Researchers have developed an artificial membrane that, similar to antigen-presenting cells, can trigger the activation of T-cells toward a particular target.
The technique, which might be used not only as a future cancer immunotherapy but also to provide additional insight on how T-cells are activated, was recently presented at the Joint Congress of the British and Dutch Societies for Immunology Dec. 6-9 in Liverpool, England.
Our immune system works in a very coordinated fashion, and cells are usually recruited to infection and activated in a sequential manner. The first cells to arrive at an infection site are usually cells that engulf the foreign pathogens, like neutrophils and macrophages, which usually make up the body’s first line of defense.
But if these cells cannot eliminate a threat, such as a pathogen or cancer cells, they are also able to recruit and activate more specific cells, like T-cells.

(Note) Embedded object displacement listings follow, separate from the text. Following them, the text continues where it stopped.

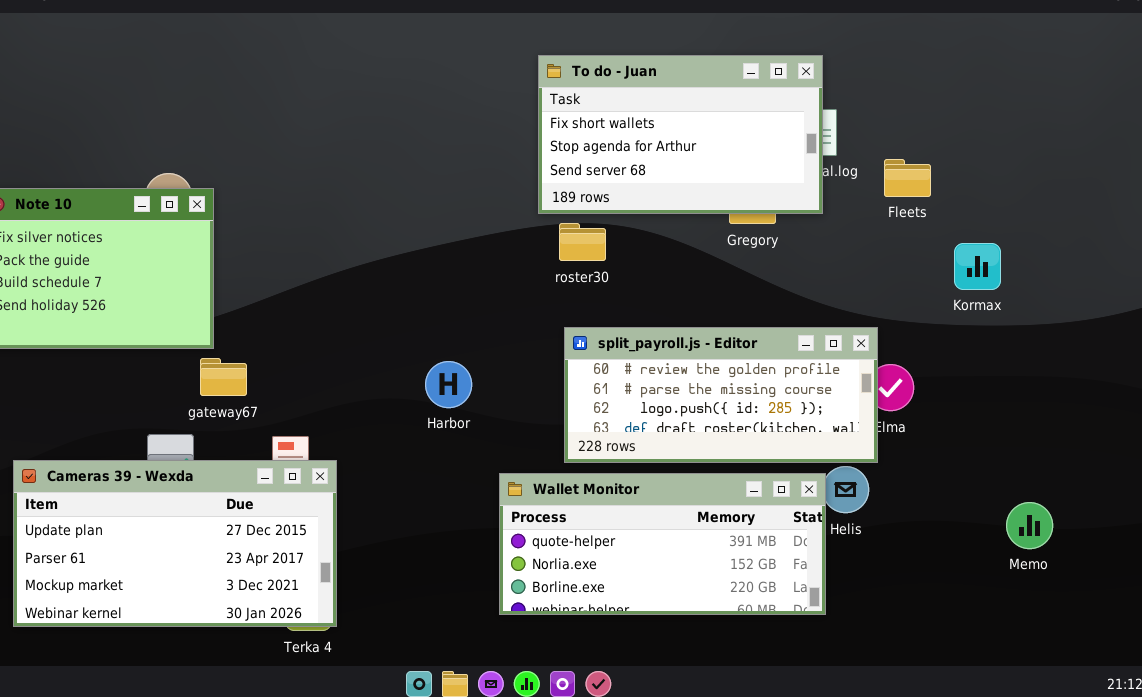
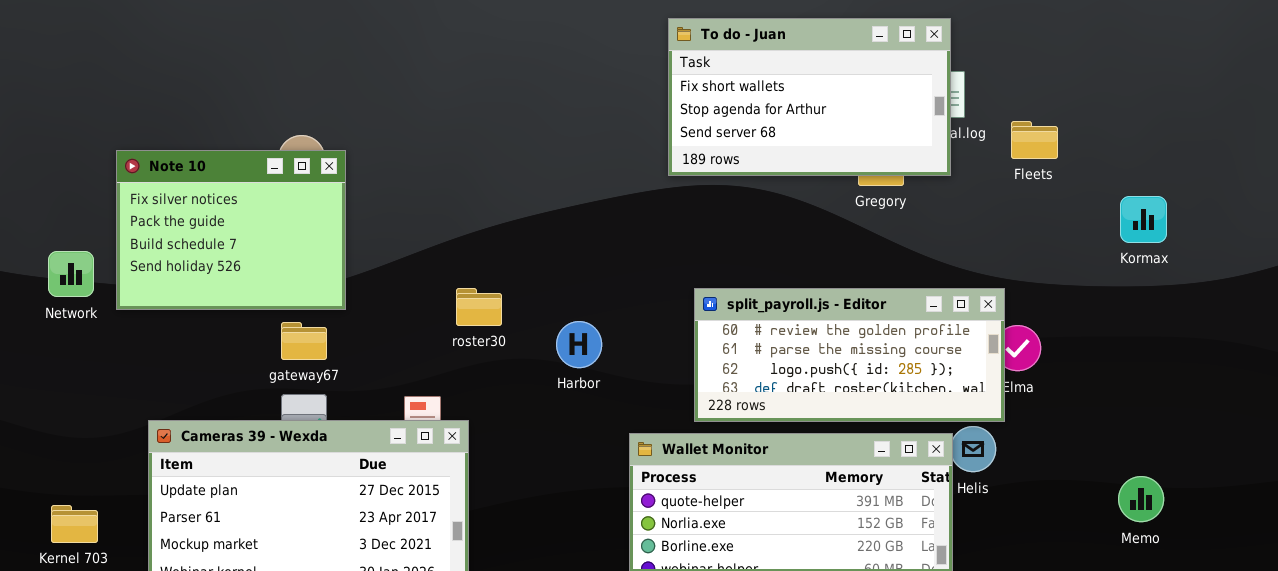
roster30: [559,223,606,261] -> [456,288,502,326], moved
Kormax: [954,243,1001,290] -> [1120,196,1167,243], moved
gateway67: [200,358,247,396] -> [281,322,327,360], moved
Memo: [1006,502,1053,549] -> [1118,476,1164,522], moved

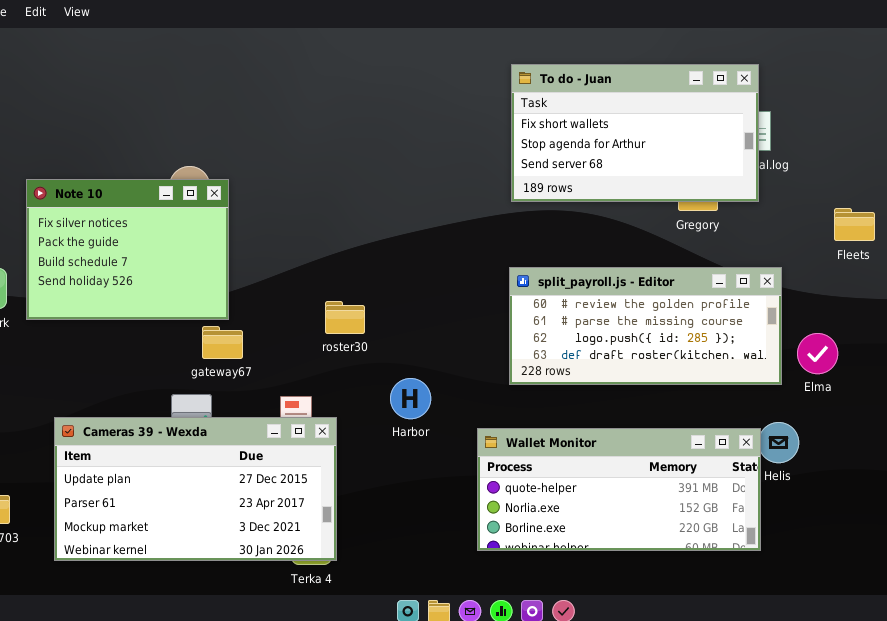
Fleets: [1011,121,1058,159] -> [834,208,875,241], moved
split_payroll.js - Editor: [694,288,1005,422] -> [509,267,782,385], moved
Harbor: [556,321,602,368] -> [390,378,431,419], moved
gateway67: [281,322,327,360] -> [202,326,243,359], moved

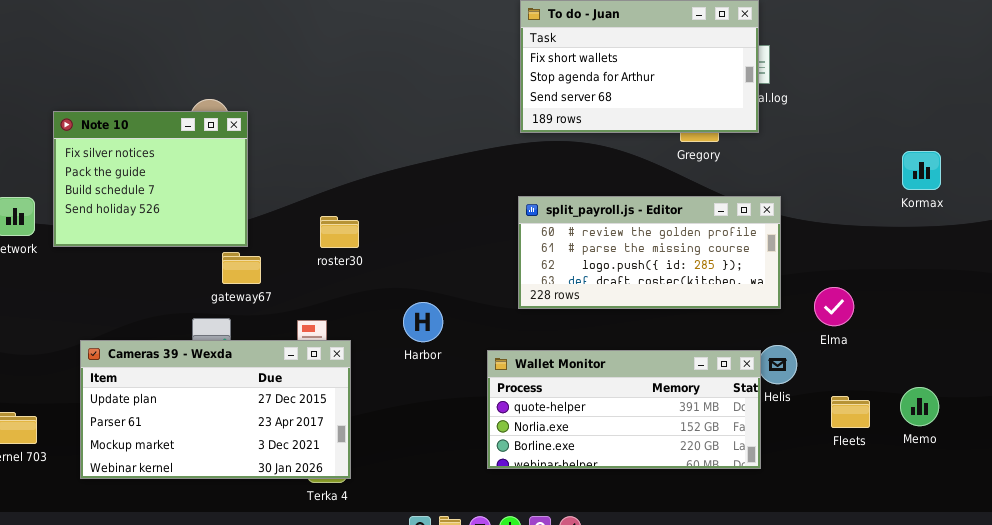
Fleets: [834,208,875,241] -> [831,396,870,428], moved
roster30: [325,301,365,334] -> [320,216,359,248], moved
Elma: [797,333,838,374] -> [814,287,854,326], moved

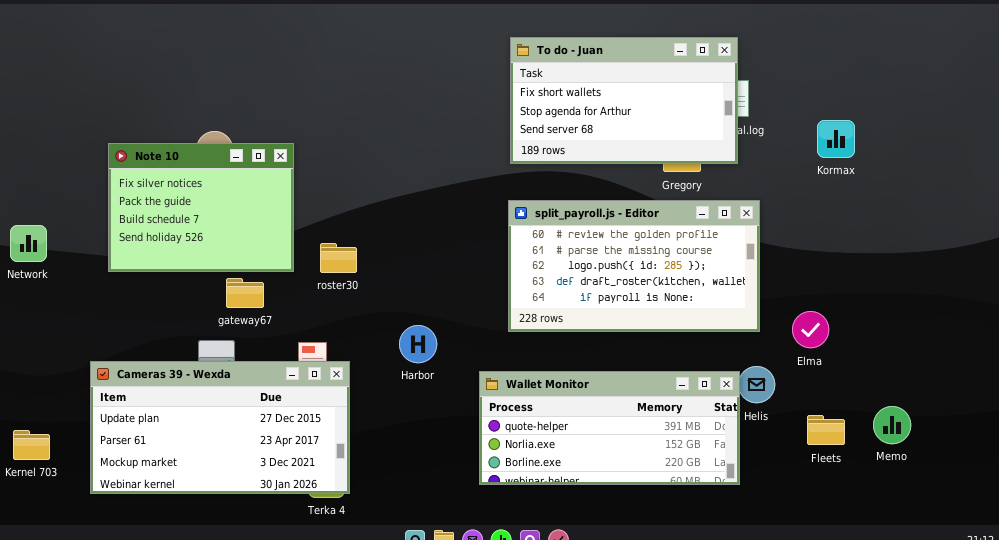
Note 10: [53,111,248,247] -> [108,143,294,272], moved
Kormax: [902,151,941,190] -> [817,120,855,158], moved
split_payroll.js - Editor: [518,196,781,309] -> [508,200,760,332], resized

Indeed, these cells, which are called antigen-presenting cells (APC), can “present” proteins from the tumor cells, telling the immune T-cells that they should react against cells which carry such proteins.

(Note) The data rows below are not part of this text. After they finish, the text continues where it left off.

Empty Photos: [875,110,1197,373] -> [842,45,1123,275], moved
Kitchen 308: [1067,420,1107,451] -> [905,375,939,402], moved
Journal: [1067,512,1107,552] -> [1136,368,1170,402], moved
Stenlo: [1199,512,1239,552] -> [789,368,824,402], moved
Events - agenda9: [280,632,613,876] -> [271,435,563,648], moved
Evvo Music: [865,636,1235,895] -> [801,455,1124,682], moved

Researchers have tried to use natural APCs as an immunotherapy, but the procedure is costly and time consuming and has shown variable results. To address that problem, PhD student Loek Eggermont and a team from the Figdor lab at Radboud University Medical Centre in the Netherlands developed an artificial antigen-presenting cell instead.
They developed a scaffold with a nanoworm-like structure that mimics the cell membrane of APCs, with several T-cell activating proteins embedded in it. This artificial structure, they found, was able to activate human T-cells, influencing their proliferation and differentiation, much like normal APCs do.
In addition, the researchers found that to achieve optimal activation of the T-cells, there were certain receptors on T-cells that had to be activated in close proximity, suggesting that the place where the proteins are located in the artificial APCs will influence T-cell activity.
This new method will now provide researchers new tools to further understand the mechanisms behind T-cell activation.
The team is now hoping to create a polymer that is more specific to cancer cells so that it will tell T-cells to attack them. This polymer will then be tested in mice to assess whether it may be useful to treat cancer patients in the future.
“We have shown that an artificial antigen-presenting cell can be effective in activating T-cells in in vitro studies,” Eggermont said in a press release. “Our findings also help us to better understand the mechanisms behind this T-cell activation. Although more studies are now needed to see if this system works in animal models, we hope that it might one day lead towards development of new off-the-shelf cancer immunotherapies.”